Perhaps more important, volcanic ash and associated sulfur-rich aerosols blown high into the stratosphere can reflect sunlight and affect cloud formation, causing global cooling for up to several years – sometimes termed a “volcanic winter”. Mount Tambora in Indonesia erupted in 1815, resulting in global cooling and worldwide harvest failures in the “Year Without a Summer” in 1816.
So what does all of this have to do with future energy production?
To minimize humanity’s influence on the climate, we are planning to rely more and more on alternative energy sources that do not produce greenhouse gas emissions – particularly solar and wind power. The disappointing performance of wind power in Europe in 2021 highlights that when we generate electricity from sources that we don’t control, we are at the mercy of unplanned and untimely power shortages (Analysis: Weak winds worsened Europe’s power crunch; utilities need better storage). While we can look back at wind speeds in 2021 and interpret why they were relatively low, we cannot predict when that will happen again. Energy planners are now rethinking long-term power generation and storage plans with the realization that we cannot always count on the wind to be blowing as much as we would like.
We might think that we do not have to worry about such untimely fluctuations in solar energy. But perhaps we should. The eruptions of Tambora, Krakatoa, Mount St. Helens, and Mount Pinatubo in the Philippines (1991) all produced globe-spanning aerosols that produced measurable cooling and reduction of sunlight to Earth’s surface. I haven’t seen anybody speculate on how much effect such an event would have on modern solar power generation, but the reduction would be global, not confined to a single region. A large event on the scale of the Mount Mazama eruption would definitely cause profound reductions in solar energy over larger regions for longer periods of time. With less solar energy reaching the ground, would we see a concomitant reduction in winds?
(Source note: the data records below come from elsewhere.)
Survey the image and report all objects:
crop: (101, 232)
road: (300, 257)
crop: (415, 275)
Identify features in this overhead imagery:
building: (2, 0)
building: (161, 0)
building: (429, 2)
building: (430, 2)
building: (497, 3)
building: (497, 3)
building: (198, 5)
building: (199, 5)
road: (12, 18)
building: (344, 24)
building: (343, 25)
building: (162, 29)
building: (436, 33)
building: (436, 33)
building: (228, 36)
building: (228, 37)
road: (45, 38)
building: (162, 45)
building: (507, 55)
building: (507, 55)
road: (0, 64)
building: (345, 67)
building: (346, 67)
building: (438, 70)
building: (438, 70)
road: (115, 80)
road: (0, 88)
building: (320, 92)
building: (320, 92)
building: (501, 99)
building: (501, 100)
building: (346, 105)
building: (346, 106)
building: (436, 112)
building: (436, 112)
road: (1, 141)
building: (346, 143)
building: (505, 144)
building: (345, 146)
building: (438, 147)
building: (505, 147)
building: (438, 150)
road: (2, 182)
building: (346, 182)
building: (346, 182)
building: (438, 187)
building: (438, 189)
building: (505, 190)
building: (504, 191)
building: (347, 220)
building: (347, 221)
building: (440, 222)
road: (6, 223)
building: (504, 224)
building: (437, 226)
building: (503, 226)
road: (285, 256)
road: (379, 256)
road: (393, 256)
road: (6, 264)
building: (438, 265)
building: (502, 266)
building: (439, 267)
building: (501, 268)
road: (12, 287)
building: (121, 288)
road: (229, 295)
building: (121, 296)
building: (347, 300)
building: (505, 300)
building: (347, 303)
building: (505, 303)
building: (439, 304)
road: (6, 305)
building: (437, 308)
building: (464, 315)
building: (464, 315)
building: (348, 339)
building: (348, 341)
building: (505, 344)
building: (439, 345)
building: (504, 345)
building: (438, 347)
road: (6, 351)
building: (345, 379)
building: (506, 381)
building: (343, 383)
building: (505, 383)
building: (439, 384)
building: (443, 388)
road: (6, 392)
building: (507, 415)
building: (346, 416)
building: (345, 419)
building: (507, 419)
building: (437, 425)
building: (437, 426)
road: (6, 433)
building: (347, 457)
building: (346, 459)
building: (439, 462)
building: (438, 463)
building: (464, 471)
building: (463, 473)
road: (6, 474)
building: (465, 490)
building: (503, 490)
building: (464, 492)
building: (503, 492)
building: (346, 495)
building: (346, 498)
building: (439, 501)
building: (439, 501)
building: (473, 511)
So, what can we do? We can’t stop volcanos from erupting. But we can think about their potential influence on solar power generation when we are planning future energy systems. Some people, including Mark Jacobson of Stanford University, propose that humanity can meet all its future energy needs using only wind, water, and solar power (100% Clean, Renewable Energy and Storage for Everything). If we decide to go that route, what will happen if a massive volcanic eruption causes one of the global linchpins of energy to suddenly and unpredictably underperform for a year or more – particularly while causing crop failures and other disasters at the same time?
It is not highly likely that we’ll see a major volcanic event or something even more rare that would reduce solar input, such as an asteroid strike, any time soon. But it is inevitable on the scale of hundreds of years before humanity harnesses antimatter with dilithium crystals, or creates some other miraculous energy source. Perhaps we should take this line of thought as one more good reason to develop a diverse and robust set of energy sources and storage mechanisms during the 21st century energy transition.
In fact, we can take this thinking a step further. Just as human diversity contributes to the fabric and quality of our civilization, diversity of energy sources – not only wind, solar, and water, but nuclear, fossil fuels, and geothermal – can provide us with more robust energy systems and greater resilience in forging a bright future.